Paul tocó el pañuelo nezhoni que ella llevaba en la frente, bajo el capuchón del destiltraje.

—¿Por qué no quieres hablarme del sietch?

—Ya te he hablado de él. El sietch es un lugar terriblemente solitario sin nuestros hombres. Es un lugar de trabajo. Nos pasamos las horas en las factorías y en los talleres. Hay que fabricar armas, empalar la arena para la previsión del tiempo, recolectar la especia para los tributos. Debemos sembrar las dunas para que la vegetación crezca en ellas y las ancle. Debemos fabricar tejidos y tapices, cargar las células de combustible. Y luego hay que adiestrar a los niños, para que la fuerza de la tribu no decrezca.
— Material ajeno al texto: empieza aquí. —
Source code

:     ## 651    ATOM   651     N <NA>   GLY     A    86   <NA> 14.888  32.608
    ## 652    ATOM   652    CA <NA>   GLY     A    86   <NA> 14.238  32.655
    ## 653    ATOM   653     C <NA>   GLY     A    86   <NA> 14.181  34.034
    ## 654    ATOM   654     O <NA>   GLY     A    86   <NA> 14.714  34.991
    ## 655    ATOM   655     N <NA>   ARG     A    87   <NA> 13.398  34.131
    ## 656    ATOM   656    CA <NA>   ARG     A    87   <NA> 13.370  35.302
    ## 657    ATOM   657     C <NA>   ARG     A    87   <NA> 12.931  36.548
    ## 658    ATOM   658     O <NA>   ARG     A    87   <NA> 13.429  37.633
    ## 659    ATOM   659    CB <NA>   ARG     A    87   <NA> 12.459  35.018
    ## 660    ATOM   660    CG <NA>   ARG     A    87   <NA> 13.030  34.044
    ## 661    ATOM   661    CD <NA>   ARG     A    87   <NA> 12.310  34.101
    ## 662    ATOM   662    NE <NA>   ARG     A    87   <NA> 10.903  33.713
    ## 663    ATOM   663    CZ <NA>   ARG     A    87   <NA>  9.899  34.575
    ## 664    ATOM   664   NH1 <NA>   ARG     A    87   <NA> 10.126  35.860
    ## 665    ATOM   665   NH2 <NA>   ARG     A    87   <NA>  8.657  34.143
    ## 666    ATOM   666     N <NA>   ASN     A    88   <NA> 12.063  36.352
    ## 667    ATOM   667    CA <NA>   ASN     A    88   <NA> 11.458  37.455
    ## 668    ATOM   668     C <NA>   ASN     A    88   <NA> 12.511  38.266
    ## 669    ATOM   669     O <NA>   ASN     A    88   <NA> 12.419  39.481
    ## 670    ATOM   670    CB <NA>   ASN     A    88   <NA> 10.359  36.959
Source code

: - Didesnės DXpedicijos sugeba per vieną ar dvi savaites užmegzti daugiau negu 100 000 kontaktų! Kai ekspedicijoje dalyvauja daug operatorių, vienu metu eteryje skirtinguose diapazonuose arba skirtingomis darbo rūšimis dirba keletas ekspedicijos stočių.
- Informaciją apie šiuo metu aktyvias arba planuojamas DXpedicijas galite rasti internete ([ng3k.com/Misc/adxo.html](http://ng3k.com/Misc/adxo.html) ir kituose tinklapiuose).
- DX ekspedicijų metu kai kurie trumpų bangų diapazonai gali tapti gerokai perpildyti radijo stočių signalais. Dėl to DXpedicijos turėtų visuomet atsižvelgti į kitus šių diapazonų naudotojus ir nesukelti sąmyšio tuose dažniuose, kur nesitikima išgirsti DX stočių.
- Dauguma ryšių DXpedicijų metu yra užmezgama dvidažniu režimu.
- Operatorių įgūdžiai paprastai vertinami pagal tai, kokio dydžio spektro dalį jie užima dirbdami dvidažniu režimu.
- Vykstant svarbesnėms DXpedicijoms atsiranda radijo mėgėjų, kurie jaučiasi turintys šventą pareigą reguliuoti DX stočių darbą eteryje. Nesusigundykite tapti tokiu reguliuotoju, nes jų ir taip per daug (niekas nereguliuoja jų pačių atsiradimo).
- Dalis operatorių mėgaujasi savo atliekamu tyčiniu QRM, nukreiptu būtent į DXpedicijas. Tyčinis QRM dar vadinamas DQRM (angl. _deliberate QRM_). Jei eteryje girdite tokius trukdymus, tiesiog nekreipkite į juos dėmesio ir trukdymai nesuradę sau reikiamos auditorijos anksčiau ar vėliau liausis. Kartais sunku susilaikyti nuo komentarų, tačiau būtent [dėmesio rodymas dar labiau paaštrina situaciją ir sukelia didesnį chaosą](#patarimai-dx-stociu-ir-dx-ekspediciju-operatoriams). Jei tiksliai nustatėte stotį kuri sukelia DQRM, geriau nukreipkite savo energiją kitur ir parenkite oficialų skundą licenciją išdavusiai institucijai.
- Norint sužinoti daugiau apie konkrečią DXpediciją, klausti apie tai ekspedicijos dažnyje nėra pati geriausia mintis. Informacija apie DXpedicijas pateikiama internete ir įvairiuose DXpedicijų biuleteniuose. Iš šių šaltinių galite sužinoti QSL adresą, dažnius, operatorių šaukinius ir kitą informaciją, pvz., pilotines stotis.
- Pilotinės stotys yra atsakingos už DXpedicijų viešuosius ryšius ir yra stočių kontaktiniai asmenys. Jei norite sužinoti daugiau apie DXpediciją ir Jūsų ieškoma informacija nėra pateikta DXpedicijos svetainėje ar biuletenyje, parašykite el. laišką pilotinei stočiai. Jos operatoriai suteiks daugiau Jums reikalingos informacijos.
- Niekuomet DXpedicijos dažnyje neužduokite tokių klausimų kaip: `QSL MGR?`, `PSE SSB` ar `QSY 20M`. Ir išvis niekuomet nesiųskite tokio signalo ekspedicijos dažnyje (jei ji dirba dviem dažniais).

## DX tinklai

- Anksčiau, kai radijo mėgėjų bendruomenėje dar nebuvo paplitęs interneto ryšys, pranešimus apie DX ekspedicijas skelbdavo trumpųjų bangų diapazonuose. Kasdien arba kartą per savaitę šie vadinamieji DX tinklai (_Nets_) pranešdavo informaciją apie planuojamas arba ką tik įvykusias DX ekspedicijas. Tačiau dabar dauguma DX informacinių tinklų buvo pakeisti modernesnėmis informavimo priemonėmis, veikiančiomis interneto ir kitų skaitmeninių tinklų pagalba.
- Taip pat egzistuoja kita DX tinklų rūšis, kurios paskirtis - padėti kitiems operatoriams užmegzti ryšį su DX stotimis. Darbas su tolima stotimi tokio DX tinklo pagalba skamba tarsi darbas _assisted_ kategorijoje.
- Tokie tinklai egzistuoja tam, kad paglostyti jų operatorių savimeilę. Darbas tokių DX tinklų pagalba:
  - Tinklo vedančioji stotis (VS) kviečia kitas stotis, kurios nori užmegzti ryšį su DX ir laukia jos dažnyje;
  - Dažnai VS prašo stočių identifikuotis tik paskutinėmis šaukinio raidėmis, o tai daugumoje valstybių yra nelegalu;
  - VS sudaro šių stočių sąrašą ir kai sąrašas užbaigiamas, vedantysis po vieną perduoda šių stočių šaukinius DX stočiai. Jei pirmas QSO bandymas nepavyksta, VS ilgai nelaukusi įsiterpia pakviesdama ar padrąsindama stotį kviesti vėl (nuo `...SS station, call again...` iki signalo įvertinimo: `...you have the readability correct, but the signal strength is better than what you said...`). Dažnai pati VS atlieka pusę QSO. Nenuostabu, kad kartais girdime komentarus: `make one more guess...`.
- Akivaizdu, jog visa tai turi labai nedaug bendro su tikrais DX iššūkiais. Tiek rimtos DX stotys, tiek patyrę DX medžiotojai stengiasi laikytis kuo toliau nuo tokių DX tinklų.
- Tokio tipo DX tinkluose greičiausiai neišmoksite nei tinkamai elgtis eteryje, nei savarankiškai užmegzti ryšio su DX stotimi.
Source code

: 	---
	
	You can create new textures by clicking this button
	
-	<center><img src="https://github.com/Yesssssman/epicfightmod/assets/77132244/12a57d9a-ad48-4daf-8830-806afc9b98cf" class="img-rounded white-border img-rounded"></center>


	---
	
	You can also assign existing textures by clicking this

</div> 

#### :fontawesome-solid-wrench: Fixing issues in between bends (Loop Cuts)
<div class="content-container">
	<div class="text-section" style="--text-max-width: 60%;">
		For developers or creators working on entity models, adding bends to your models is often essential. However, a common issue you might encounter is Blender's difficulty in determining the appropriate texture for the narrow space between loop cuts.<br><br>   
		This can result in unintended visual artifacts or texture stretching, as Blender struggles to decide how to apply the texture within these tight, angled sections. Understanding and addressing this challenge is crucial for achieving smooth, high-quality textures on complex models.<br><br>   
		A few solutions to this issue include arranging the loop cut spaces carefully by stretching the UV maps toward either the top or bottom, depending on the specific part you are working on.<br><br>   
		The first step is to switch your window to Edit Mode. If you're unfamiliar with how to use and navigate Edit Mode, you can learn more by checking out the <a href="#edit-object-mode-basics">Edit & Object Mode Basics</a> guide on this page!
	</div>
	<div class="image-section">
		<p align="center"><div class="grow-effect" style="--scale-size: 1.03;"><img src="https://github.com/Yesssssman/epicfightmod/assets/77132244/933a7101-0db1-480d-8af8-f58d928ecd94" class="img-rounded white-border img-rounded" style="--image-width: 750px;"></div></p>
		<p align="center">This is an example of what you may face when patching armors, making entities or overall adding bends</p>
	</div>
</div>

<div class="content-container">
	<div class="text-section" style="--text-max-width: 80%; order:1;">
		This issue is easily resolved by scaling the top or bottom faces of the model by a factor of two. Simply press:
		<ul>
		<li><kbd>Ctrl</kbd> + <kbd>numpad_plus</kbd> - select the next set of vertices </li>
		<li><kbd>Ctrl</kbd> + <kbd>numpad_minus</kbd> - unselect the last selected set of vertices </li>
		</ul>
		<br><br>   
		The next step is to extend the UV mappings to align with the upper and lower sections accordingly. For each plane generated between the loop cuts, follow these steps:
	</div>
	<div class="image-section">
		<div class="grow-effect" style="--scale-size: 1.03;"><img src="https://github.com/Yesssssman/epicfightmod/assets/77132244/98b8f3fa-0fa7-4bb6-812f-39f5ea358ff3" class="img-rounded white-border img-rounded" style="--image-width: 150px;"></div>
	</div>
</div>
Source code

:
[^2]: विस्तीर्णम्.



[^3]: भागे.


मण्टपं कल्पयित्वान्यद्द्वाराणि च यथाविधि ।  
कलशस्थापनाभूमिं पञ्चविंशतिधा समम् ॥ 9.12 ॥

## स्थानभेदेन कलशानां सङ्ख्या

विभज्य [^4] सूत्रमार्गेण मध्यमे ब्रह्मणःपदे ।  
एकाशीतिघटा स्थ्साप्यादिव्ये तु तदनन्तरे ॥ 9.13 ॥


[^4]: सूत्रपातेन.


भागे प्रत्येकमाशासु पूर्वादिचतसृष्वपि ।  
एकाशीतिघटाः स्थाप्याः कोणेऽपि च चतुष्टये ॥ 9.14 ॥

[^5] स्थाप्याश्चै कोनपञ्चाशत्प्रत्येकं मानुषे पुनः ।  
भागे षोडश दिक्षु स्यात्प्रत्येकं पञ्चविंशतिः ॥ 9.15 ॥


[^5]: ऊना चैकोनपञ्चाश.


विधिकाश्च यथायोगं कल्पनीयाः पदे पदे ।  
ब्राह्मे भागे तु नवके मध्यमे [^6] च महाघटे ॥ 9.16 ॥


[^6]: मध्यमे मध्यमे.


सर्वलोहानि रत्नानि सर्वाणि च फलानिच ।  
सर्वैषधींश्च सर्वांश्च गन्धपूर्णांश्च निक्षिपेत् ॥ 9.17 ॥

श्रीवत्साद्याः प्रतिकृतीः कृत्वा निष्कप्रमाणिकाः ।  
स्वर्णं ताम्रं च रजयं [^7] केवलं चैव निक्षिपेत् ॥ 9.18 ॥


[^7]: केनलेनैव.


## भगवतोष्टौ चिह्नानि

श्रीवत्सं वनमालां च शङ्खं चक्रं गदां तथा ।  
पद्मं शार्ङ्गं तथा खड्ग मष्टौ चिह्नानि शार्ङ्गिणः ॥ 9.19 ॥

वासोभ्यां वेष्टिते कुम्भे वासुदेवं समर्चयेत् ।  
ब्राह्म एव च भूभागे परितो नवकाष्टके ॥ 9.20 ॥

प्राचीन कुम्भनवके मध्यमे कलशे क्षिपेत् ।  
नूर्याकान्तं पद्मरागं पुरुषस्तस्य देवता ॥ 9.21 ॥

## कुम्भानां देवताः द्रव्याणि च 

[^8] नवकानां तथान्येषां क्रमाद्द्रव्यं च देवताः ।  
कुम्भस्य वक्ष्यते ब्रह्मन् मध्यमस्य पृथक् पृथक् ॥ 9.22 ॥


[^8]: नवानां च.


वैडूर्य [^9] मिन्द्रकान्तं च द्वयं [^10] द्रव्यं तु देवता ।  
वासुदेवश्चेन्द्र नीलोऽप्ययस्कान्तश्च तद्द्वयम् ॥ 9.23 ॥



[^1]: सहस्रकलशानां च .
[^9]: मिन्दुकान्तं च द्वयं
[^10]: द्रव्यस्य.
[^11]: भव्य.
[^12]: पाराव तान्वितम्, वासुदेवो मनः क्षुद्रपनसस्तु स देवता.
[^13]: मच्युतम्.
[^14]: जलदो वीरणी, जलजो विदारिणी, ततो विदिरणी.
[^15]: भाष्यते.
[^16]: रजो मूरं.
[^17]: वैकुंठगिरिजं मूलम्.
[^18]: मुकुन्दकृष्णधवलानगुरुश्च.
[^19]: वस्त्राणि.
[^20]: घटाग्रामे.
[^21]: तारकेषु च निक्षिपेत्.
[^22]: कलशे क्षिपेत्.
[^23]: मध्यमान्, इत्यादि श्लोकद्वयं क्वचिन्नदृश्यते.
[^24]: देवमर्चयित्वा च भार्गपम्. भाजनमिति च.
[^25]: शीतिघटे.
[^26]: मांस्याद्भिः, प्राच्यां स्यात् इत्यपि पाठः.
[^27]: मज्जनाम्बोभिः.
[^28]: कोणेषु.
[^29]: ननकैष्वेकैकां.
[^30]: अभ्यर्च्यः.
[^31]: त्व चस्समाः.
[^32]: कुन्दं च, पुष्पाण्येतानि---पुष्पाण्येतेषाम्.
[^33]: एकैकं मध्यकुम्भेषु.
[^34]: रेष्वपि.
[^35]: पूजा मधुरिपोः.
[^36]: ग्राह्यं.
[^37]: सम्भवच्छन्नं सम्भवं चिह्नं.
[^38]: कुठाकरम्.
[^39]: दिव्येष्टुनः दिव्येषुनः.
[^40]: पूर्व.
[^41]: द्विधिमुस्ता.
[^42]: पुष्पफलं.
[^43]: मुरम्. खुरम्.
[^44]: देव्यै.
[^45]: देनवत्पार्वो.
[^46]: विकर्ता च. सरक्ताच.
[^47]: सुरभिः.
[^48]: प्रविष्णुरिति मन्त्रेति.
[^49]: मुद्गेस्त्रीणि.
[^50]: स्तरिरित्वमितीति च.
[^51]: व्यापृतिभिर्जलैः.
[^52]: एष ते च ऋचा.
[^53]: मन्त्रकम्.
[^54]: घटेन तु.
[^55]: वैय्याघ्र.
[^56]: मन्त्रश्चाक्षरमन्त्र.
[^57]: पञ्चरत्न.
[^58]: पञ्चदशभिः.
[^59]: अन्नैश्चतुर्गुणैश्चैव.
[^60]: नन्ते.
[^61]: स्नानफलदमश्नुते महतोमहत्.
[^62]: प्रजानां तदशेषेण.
—¿No hay nada agradable allí en el sietch? —preguntó él.

—Los niños son agradables. Observamos los ritos. Tenemos suficiente comida. A veces, una de nosotras regresa al norte a dormir con su hombre. La vida debe continuar.

—Mi hermana, Alia… ¿ha sido aceptada por la gente?

Chani se volvió a mirarle a la creciente luz del alba. Sus ojos parecieron taladrarle.

—Discutiremos esto en otra ocasión, amor mío.

—Discutámoslo ahora.

—Tienes que conservar tus energías para la prueba.

Paul se dio cuenta de que había tocado un punto sensible. Había algo ausente, lejano, en su voz.

—Lo desconocido trae sus propios conocimientos —dijo.

Ella asintió con la cabeza. Tras una pausa, dijo:

—Subsiste aún… una cierta incomprensión a causa de lo extraño que hay en Alia. Las mujeres le tienen miedo porque una niña, casi un bebé, habla… de cosas que sólo un adulto tendría que conocer. No comprenden el… cambio en el seno que ha hecho a Alia… diferente.

—¿Hay problemas? —preguntó él. Y pensó: He tenido visiones de problemas cerniéndose sobre Alia.

Chani miró a la resplandeciente línea del amanecer.

—Algunas de las mujeres se han reunido para apelar a la Reverenda Madre. Le piden que exorcice al demonio que hay en su hija. Han citado la escritura: «No se tolerará una bruja entre nosotros.»